**Задания для выполнения:**
- a) Продублируйте без изменений фрагмент текста о генуэзцах и английских лучниках: всё, начиная со слов «Когда генуэзцы были» и вплоть до слов «вновь выступили вперед.».
- b) Представьте в виде таблицы Markdown со столбцами «Номер» и «Строка» строки сохранённых данных: всё, начиная со строки, содержащей «的联想游戏笔记本目前仅售 749 美元», и вплоть до строки, содержащей «在售的型号有一个 [AMD 锐龙», включая обе. Пустые строки не включайте.

**Текст для изучения:**
>>>>>
Литмир - Электронная Библиотека
A
A

В этот момент, пишет Фруассар, «когда генуэзцы начали приближаться, они стали потрясать оружием и кричать, чтобы привести англичан в замешательство. Но те стояли прямо и не пошевельнулись от всего этого. Тогда генуэзцы снова во второй раз стали бесноваться и издавать ужасные крики и даже немного продвинулись вперед, а англичане так и остались недвижимы. И в третий раз они угрожали и кричали и приблизились на расстояние выстрела; затем они открыли жестокий огонь из своих арбалетов. Тогда английские лучники выступили вперед на один шаг и послали свои стрелы все вместе и так густо, что, казалось, пошел снег». Стреляя в четыре-пять раз быстрее, чем арбалетчики, они выгнали их с поля. Добавили замешательства и ужаса итальянцам две или три английские пушки – новинка из арсенала Тауэра, которую протащили через всю Францию и спрятали среди лучников, – они открыли огонь, посылая свои ядра из железа и камня[299] через плотные шеренги посреди огня и дыма.

Когда генуэзцы были отброшены, французские рыцари с криком «Дави мерзавцев!» бросились в атаку сквозь их шеренги, топча раненых и умирающих. Они скакали плотным строем с копьями наперевес, их латы сверкали, плюмаж развевался на ветру. Все ожидали, что они растопчут тонкую линию отряда принца Уэльского, находившегося на их пути. Но они так и не достигли его, ибо английские лучники вновь выступили вперед.
<<<<<
**Сохранённые данные:**
>>>>>
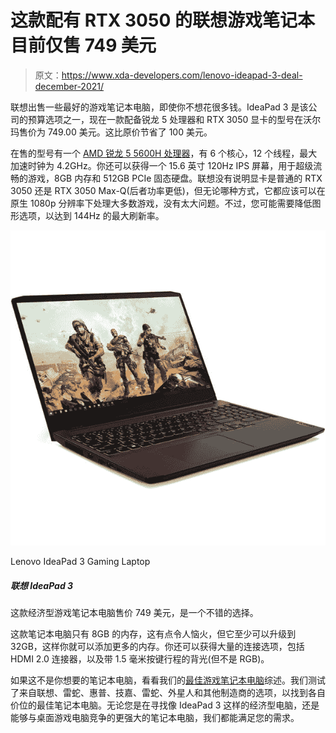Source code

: # 这款配有 RTX 3050 的联想游戏笔记本目前仅售 749 美元

> 原文：<https://www.xda-developers.com/lenovo-ideapad-3-deal-december-2021/>

联想出售一些最好的游戏笔记本电脑，即使你不想花很多钱。IdeaPad 3 是该公司的预算选项之一，现在一款配备锐龙 5 处理器和 RTX 3050 显卡的型号在沃尔玛售价为 749.00 美元。这比原价节省了 100 美元。

在售的型号有一个 [AMD 锐龙 5 5600H 处理器](https://www.amd.com/en/products/apu/amd-ryzen-5-5600h)，有 6 个核心，12 个线程，最大加速时钟为 4.2GHz。你还可以获得一个 15.6 英寸 120Hz IPS 屏幕，用于超级流畅的游戏，8GB 内存和 512GB PCIe 固态硬盘。联想没有说明显卡是普通的 RTX 3050 还是 RTX 3050 Max-Q(后者功率更低)，但无论哪种方式，它都应该可以在原生 1080p 分辨率下处理大多数游戏，没有太大问题。不过，您可能需要降低图形选项，以达到 144Hz 的最大刷新率。

 <picture>![This budget gaming laptop is a great option for $749.](img/7ea53da7fd53a97ab27493d9cda4d92a.png)</picture> 

Lenovo IdeaPad 3 Gaming Laptop

##### 联想 IdeaPad 3

这款经济型游戏笔记本电脑售价 749 美元，是一个不错的选择。

这款笔记本电脑只有 8GB 的内存，这有点令人恼火，但它至少可以升级到 32GB，这样你就可以添加更多的内存。你还可以获得大量的连接选项，包括 HDMI 2.0 连接器，以及带 1.5 毫米按键行程的背光(但不是 RGB)。

如果这不是你想要的笔记本电脑，看看我们的[最佳游戏笔记本电脑](https://www.xda-developers.com/best-gaming-laptops/)综述。我们测试了来自联想、雷蛇、惠普、技嘉、雷蛇、外星人和其他制造商的选项，以找到各自价位的最佳笔记本电脑。无论您是在寻找像 IdeaPad 3 这样的经济型电脑，还是能够与桌面游戏电脑竞争的更强大的笔记本电脑，我们都能满足您的需求。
<<<<<
**Ответы к заданиям:**
- a)
Когда генуэзцы были отброшены, французские рыцари с криком «Дави мерзавцев!» бросились в атаку сквозь их шеренги, топча раненых и умирающих. Они скакали плотным строем с копьями наперевес, их латы сверкали, плюмаж развевался на ветру. Все ожидали, что они растопчут тонкую линию отряда принца Уэльского, находившегося на их пути. Но они так и не достигли его, ибо английские лучники вновь выступили вперед.

- b)
| Номер | Строка |
|---|---|
| 1 | : # 这款配有 RTX 3050 的联想游戏笔记本目前仅售 749 美元 |
| 2 | > 原文：<https://www.xda-developers.com/lenovo-ideapad-3-deal-december-2021/> |
| 3 | 联想出售一些最好的游戏笔记本电脑，即使你不想花很多钱。IdeaPad 3 是该公司的预算选项之一，现在一款配备锐龙 5 处理器和 RTX 3050 显卡的型号在沃尔玛售价为 749.00 美元。这比原价节省了 100 美元。 |
| 4 | 在售的型号有一个 [AMD 锐龙 5 5600H 处理器](https://www.amd.com/en/products/apu/amd-ryzen-5-5600h)，有 6 个核心，12 个线程，最大加速时钟为 4.2GHz。你还可以获得一个 15.6 英寸 120Hz IPS 屏幕，用于超级流畅的游戏，8GB 内存和 512GB PCIe 固态硬盘。联想没有说明显卡是普通的 RTX 3050 还是 RTX 3050 Max-Q(后者功率更低)，但无论哪种方式，它都应该可以在原生 1080p 分辨率下处理大多数游戏，没有太大问题。不过，您可能需要降低图形选项，以达到 144Hz 的最大刷新率。 |